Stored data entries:
_ _ _

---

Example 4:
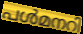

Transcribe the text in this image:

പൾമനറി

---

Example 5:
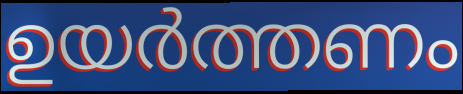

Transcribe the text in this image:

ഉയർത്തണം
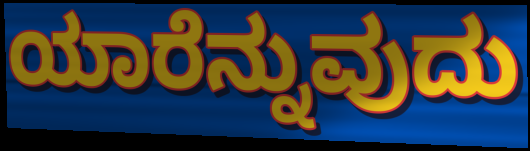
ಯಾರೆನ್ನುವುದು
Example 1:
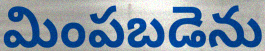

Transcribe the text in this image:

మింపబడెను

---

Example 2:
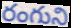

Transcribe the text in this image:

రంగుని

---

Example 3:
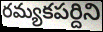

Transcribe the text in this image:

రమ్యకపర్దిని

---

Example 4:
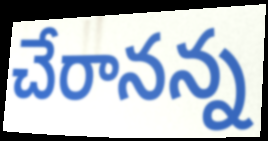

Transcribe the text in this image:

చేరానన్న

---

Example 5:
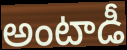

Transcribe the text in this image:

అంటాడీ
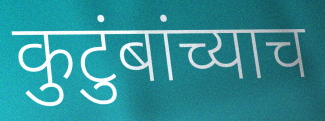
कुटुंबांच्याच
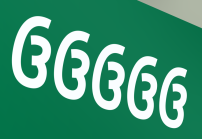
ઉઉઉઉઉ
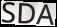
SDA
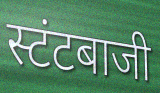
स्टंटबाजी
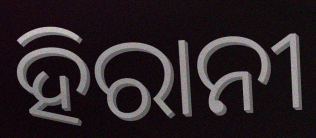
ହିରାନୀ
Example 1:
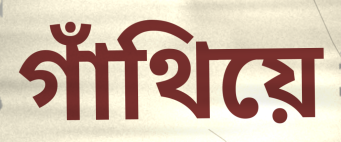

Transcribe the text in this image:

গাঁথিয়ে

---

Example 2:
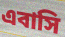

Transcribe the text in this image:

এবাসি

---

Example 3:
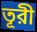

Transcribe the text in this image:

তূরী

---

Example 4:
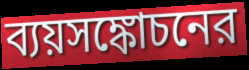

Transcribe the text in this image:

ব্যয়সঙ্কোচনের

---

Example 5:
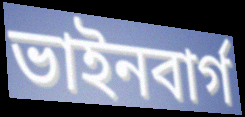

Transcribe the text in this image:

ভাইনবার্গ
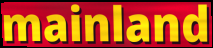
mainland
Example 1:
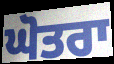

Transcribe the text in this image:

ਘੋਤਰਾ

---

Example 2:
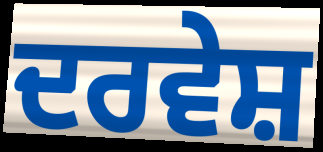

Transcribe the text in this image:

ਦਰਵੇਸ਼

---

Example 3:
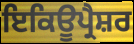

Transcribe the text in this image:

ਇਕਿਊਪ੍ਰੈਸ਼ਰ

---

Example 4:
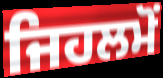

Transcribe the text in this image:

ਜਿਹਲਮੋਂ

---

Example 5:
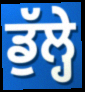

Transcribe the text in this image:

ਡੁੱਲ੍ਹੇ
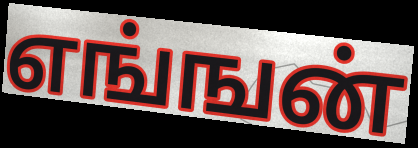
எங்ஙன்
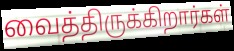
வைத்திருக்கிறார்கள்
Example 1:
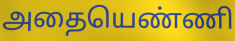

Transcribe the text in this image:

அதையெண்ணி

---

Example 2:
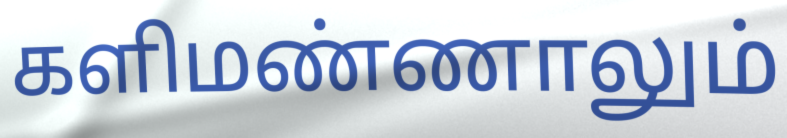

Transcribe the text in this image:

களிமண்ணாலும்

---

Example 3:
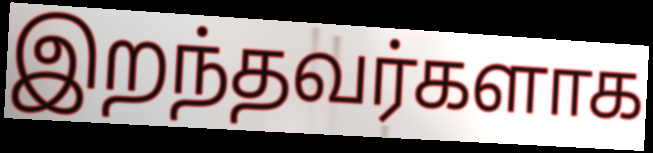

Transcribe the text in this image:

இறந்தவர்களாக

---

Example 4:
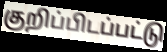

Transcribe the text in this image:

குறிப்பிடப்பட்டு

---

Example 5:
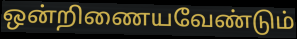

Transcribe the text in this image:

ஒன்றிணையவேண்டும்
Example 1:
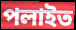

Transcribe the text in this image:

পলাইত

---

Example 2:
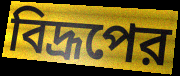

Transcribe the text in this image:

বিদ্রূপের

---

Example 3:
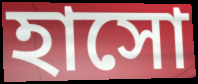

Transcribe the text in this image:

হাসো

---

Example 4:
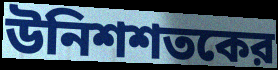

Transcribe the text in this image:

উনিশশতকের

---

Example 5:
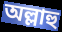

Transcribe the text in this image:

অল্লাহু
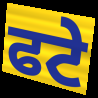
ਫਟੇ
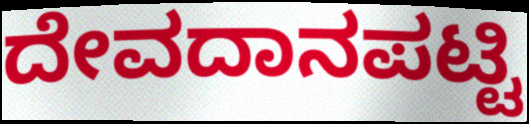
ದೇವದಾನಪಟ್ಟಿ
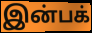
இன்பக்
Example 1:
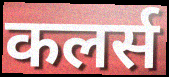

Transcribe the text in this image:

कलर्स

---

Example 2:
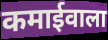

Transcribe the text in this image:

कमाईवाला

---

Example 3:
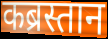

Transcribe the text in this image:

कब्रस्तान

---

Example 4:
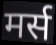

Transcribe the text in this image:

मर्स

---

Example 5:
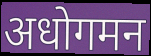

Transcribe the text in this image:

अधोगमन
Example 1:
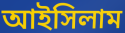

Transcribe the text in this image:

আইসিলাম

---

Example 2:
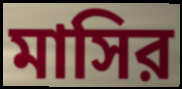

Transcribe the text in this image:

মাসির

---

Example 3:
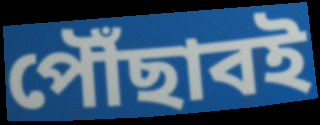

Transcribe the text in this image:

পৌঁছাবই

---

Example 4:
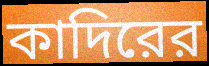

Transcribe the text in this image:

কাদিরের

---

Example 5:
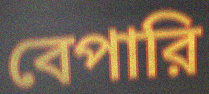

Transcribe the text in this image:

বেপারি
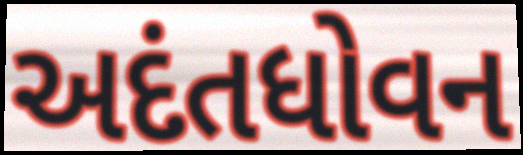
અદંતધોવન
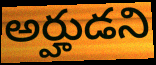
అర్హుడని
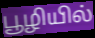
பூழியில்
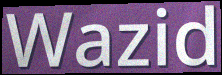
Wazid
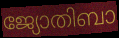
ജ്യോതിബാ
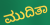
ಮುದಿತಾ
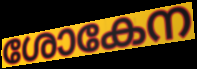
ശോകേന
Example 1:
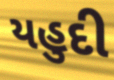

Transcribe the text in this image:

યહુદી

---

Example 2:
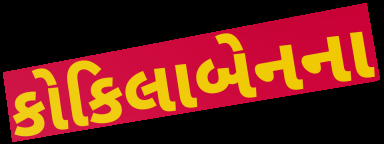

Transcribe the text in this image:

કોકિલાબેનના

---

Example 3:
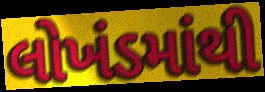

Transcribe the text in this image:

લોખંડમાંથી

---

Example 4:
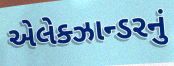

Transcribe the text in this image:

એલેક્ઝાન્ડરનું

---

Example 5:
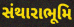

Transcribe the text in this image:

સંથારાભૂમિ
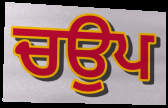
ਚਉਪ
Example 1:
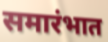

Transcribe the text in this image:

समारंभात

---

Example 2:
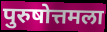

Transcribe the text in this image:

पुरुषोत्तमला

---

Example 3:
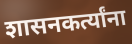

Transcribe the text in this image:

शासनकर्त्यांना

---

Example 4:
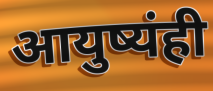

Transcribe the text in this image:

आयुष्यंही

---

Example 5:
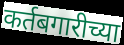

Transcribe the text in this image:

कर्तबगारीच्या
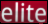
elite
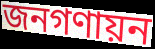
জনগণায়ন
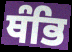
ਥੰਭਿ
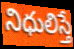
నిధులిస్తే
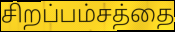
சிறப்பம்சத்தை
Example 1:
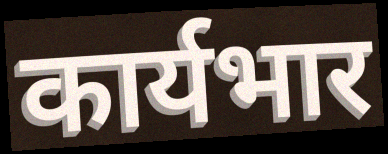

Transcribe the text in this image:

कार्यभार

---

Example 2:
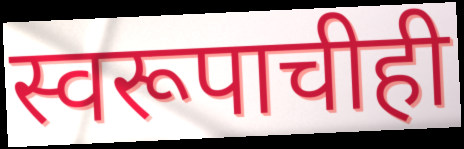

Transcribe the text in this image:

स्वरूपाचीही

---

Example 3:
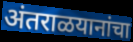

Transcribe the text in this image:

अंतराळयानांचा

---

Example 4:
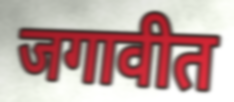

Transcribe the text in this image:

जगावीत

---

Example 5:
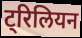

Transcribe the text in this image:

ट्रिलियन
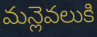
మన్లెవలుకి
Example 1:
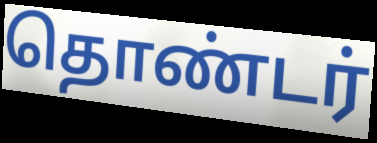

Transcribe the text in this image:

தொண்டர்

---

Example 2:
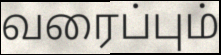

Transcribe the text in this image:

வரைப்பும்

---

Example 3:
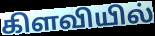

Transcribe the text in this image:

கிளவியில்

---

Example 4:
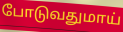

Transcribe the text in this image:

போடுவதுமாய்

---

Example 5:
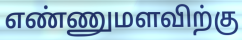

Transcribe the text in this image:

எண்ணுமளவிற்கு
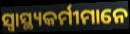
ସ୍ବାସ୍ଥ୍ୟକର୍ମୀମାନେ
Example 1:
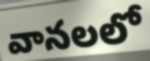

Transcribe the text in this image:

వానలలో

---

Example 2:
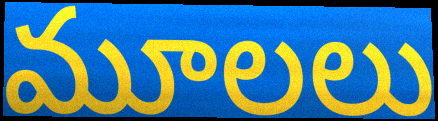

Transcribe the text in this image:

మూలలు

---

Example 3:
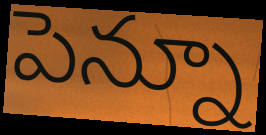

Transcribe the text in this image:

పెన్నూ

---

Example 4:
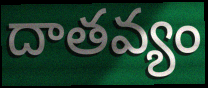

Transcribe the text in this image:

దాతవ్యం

_ _ _

▶ **Exercise goal**: Before copying, set the pictures aside; then reproduce each entry above exactly.

▶ **Solved problem**:
---

Example 4:

Transcribe the text in this image:

പൾമനറി

---

Example 5:

Transcribe the text in this image:

ഉയർത്തണം
ಯಾರೆನ್ನುವುದು
Example 1:

Transcribe the text in this image:

మింపబడెను

---

Example 2:

Transcribe the text in this image:

రంగుని

---

Example 3:

Transcribe the text in this image:

రమ్యకపర్దిని

---

Example 4:

Transcribe the text in this image:

చేరానన్న

---

Example 5:

Transcribe the text in this image:

అంటాడీ
कुटुंबांच्याच
ઉઉઉઉઉ
SDA
स्टंटबाजी
ହିରାନୀ
Example 1:

Transcribe the text in this image:

গাঁথিয়ে

---

Example 2:

Transcribe the text in this image:

এবাসি

---

Example 3:

Transcribe the text in this image:

তূরী

---

Example 4:

Transcribe the text in this image:

ব্যয়সঙ্কোচনের

---

Example 5:

Transcribe the text in this image:

ভাইনবার্গ
mainland
Example 1:

Transcribe the text in this image:

ਘੋਤਰਾ

---

Example 2:

Transcribe the text in this image:

ਦਰਵੇਸ਼

---

Example 3:

Transcribe the text in this image:

ਇਕਿਊਪ੍ਰੈਸ਼ਰ

---

Example 4:

Transcribe the text in this image:

ਜਿਹਲਮੋਂ

---

Example 5:

Transcribe the text in this image:

ਡੁੱਲ੍ਹੇ
எங்ஙன்
வைத்திருக்கிறார்கள்
Example 1:

Transcribe the text in this image:

அதையெண்ணி

---

Example 2:

Transcribe the text in this image:

களிமண்ணாலும்

---

Example 3:

Transcribe the text in this image:

இறந்தவர்களாக

---

Example 4:

Transcribe the text in this image:

குறிப்பிடப்பட்டு

---

Example 5:

Transcribe the text in this image:

ஒன்றிணையவேண்டும்
Example 1:

Transcribe the text in this image:

পলাইত

---

Example 2:

Transcribe the text in this image:

বিদ্রূপের

---

Example 3:

Transcribe the text in this image:

হাসো

---

Example 4:

Transcribe the text in this image:

উনিশশতকের

---

Example 5:

Transcribe the text in this image:

অল্লাহু
ਫਟੇ
ದೇವದಾನಪಟ್ಟಿ
இன்பக்
Example 1:

Transcribe the text in this image:

कलर्स

---

Example 2:

Transcribe the text in this image:

कमाईवाला

---

Example 3:

Transcribe the text in this image:

कब्रस्तान

---

Example 4:

Transcribe the text in this image:

मर्स

---

Example 5:

Transcribe the text in this image:

अधोगमन
Example 1:

Transcribe the text in this image:

আইসিলাম

---

Example 2:

Transcribe the text in this image:

মাসির

---

Example 3:

Transcribe the text in this image:

পৌঁছাবই

---

Example 4:

Transcribe the text in this image:

কাদিরের

---

Example 5:

Transcribe the text in this image:

বেপারি
અદંતધોવન
అర్హుడని
பூழியில்
Wazid
ജ്യോതിബാ
ಮುದಿತಾ
ശോകേന
Example 1:

Transcribe the text in this image:

યહુદી

---

Example 2:

Transcribe the text in this image:

કોકિલાબેનના

---

Example 3:

Transcribe the text in this image:

લોખંડમાંથી

---

Example 4:

Transcribe the text in this image:

એલેક્ઝાન્ડરનું

---

Example 5:

Transcribe the text in this image:

સંથારાભૂમિ
ਚਉਪ
Example 1:

Transcribe the text in this image:

समारंभात

---

Example 2:

Transcribe the text in this image:

पुरुषोत्तमला

---

Example 3:

Transcribe the text in this image:

शासनकर्त्यांना

---

Example 4:

Transcribe the text in this image:

आयुष्यंही

---

Example 5:

Transcribe the text in this image:

कर्तबगारीच्या
elite
জনগণায়ন
ਥੰਭਿ
నిధులిస్తే
சிறப்பம்சத்தை
Example 1:

Transcribe the text in this image:

कार्यभार

---

Example 2:

Transcribe the text in this image:

स्वरूपाचीही

---

Example 3:

Transcribe the text in this image:

अंतराळयानांचा

---

Example 4:

Transcribe the text in this image:

जगावीत

---

Example 5:

Transcribe the text in this image:

ट्रिलियन
మన్లెవలుకి
Example 1:

Transcribe the text in this image:

தொண்டர்

---

Example 2:

Transcribe the text in this image:

வரைப்பும்

---

Example 3:

Transcribe the text in this image:

கிளவியில்

---

Example 4:

Transcribe the text in this image:

போடுவதுமாய்

---

Example 5:

Transcribe the text in this image:

எண்ணுமளவிற்கு
ସ୍ବାସ୍ଥ୍ୟକର୍ମୀମାନେ
Example 1:

Transcribe the text in this image:

వానలలో

---

Example 2:

Transcribe the text in this image:

మూలలు

---

Example 3:

Transcribe the text in this image:

పెన్నూ

---

Example 4:

Transcribe the text in this image:

దాతవ్యం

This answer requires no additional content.